SkyPark is 190 metres above the ground. It also boosts rooftop bars, restaurants and nightclubs as well as gardens with hundreds of trees and plants. After sharing a few photographs featuring the unique, modern architecture of this building, it was time to show a detail. Taken from the public observatory deck of the SkyPark. You can see the huge elevated swimming pool, which is only available to guests of the hotel. With over 2500 hotel rooms, you can see why it is so crowded.
Having seen and photographed many water fountains this photograph is an attempt at capturing my favourite. I say attempt as this fountain is more of a multimedia spectacular than just a plain water fountain. In the end I had to stop trying to capturing it as a still image and resorted to capturing video on my iPhone. The show lasts about 10 – 15 minutes and uses water screens to project video onto. In the background you can see part of the Singapore skyline.
The theatres on the bay remind me of The Sage Gateshead, on the River Tyne in Newcastle. Both buildings were completed within a year of each other. Singapore’s Esplanade has two main buildings. The second is behind the one in this photograph. They are both of a similar size, one used a concert hall and the other, a theatre. This was the closest I got to them on my short trip to Singapore. Next time, I hope to get to a better vantage point, where I can see both buildings in the frame.
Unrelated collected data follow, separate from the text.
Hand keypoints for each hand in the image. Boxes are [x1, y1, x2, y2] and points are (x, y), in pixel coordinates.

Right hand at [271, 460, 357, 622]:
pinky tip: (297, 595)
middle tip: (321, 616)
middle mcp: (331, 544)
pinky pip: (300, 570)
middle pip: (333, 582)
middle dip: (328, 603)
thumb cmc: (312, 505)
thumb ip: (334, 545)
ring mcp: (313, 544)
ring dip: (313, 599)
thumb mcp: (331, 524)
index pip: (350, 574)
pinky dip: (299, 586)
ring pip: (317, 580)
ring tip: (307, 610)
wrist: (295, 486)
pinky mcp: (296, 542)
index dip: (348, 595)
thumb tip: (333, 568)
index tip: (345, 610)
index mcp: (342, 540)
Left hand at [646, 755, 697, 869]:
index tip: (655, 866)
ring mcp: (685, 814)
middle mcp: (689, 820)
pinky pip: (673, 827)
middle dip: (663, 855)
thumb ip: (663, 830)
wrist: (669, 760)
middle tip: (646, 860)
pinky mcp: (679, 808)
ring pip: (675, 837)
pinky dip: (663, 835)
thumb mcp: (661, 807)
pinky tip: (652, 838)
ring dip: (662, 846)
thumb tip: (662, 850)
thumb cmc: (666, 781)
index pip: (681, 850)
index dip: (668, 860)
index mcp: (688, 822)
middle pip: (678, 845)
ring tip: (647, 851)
Only being in Singapore for a couple of days meant that my photograph of the city focuses around the Marina Bay. From here we look across the water to the central business district. This area is filled with skyscrapers and gives a great skyline of Singapore. Stood in front of the new Marina Bay Sands Hotel, I was actually awaiting the start of “Wonderful”. This is a light and water fountain show that can’t really be captured in one still image.